- Exercise 1
Write out the passage of the blog excerpt from "Work went well" to "old sobbing self.", word for word.
- Exercise 2
In the blog excerpt, what reward does the writer promise for all the sensible living on Day 322?
- Exercise 3
Carry the blog excerpt on past its last sentence, keeping its voice.

>> START Quoted text

The one thing that could, may, probably has made a difference is the earlier nights. This will be put to the test now. As it's my weekend "on call" so I may not get a full nights sleep for a couple of days.

That's it for now. I've had a couple of ideas about changes I'd like to make to the blog. hopefully I'll find some time over the weekend to firm up those ideas and start from next week.

Onwards and upwards :~)

Thursday 17 February 2011

Day 322. I've been soooo good.

How sickening, you tune in to read of misery and pain. Only to find yours truly all positive and smiling. Don't worry it probably won't last. Maybe as a way of giving this blog a bit of a lift I could run a "when do you think it will end" sweep-stake down the right hand side?

Anyway back to the mundane stuff. Woke just before 6 and listened to 20 minutes of French. I can now say "where would you like to eat tonight" and "it's not a problem like that" I can see the first phrase being useful but unless I fall for a sex mad female contortionist, where am I going to use the latter? Got up made the hot water with lemon slice and drank this, while I made my packed lunch and porridge. Took the vit B and St Johns Wort tabs both washed down with green tea. If I was reading this I'd close the page about now. Fear not my cyberspace chums. As a reward for all this sickeningly sensible living I've promised myself Coffee  and toast with peanut butter on Sunday morning. 

Work went well and looking forward to tomorrow. Popped in to see the ex and help her do a couple of things. Then next door to see my old neighbour. Who's been rather ill lately but is on the mend now. Then home and switched briefly into domestic Goddess mode. Washing machine on and made soup and a Sheppard's pie. Before you throw your computer out of the window in disgust at my rapid conversion into a wet lettuce I should say the Sheppard's pie was awful but I was so hungry I ate it all . With luck my soup may be rubbish to and I'll be back to my old sobbing self.

Till then. Onwards and upwards :~)   

Day 321. I'll start again.

Well I trimmed "9 things I must do" to "3 things I must do" and my daily list has shrunk to three as well (although it does get amended as the day goes on) I went to bed early (well for me) got up early and  completed the first two things on the must do and when I sign off tonight that will be all three.

>> END Quoted text
>> START Material provided

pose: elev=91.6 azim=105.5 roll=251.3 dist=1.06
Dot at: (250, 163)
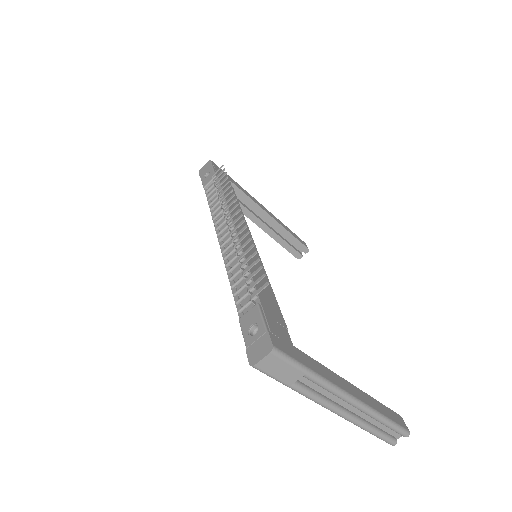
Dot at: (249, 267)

>> END Material provided

- Final answer 1
Work went well and looking forward to tomorrow. Popped in to see the ex and help her do a couple of things. Then next door to see my old neighbour. Who's been rather ill lately but is on the mend now. Then home and switched briefly into domestic Goddess mode. Washing machine on and made soup and a Sheppard's pie. Before you throw your computer out of the window in disgust at my rapid conversion into a wet lettuce I should say the Sheppard's pie was awful but I was so hungry I ate it all . With luck my soup may be rubbish to and I'll be back to my old sobbing self.

- Final answer 2
Coffee and toast with peanut butter on Sunday morning.

- Final answer 3
I started the day with green tea and lemon and will watch what I eat. I shall buy some "St Johns Wort" tabs on the way home and try and get as much vitamin B into my diet as I can. So fingers crossed with the new diet.

I'm trying to keep my brain occupied and not allowing it to wonder and start thinking "where did it all went wrong"  :~)

It's occurred to me that I have this child like view of the blues. One day I shall awake, the Sun will be shining, birds singing, the smell of coffee will fill my nostrils and I will be happy for ever more. So today I took myself to one side and explained that things won't change over night and I'm just going to have to keep my head down and tough it out.

My daily entries are getting abit dull. I need to start earlier in the evening and maybe have more of a structure to this piece.

23:58:59

Just made it again. Onwards and upwards :~)

Tuesday 15 February 2011

Day 320. Hidding in bed.

Today I woke up and that's it really. I turned off the phone and stayed in bed till about four and just slept. Since then I have made various plans to do this and that but haven't . Around 8 o'clock I received an email from a friend which kind of changed things. She always manages to send a message when I'm feeling low and my replies are always humorous (well she thinks they are). So I made something simple to eat and reread the blog. As I said I would do a couple of days ago and am doing the best I can to get back on track.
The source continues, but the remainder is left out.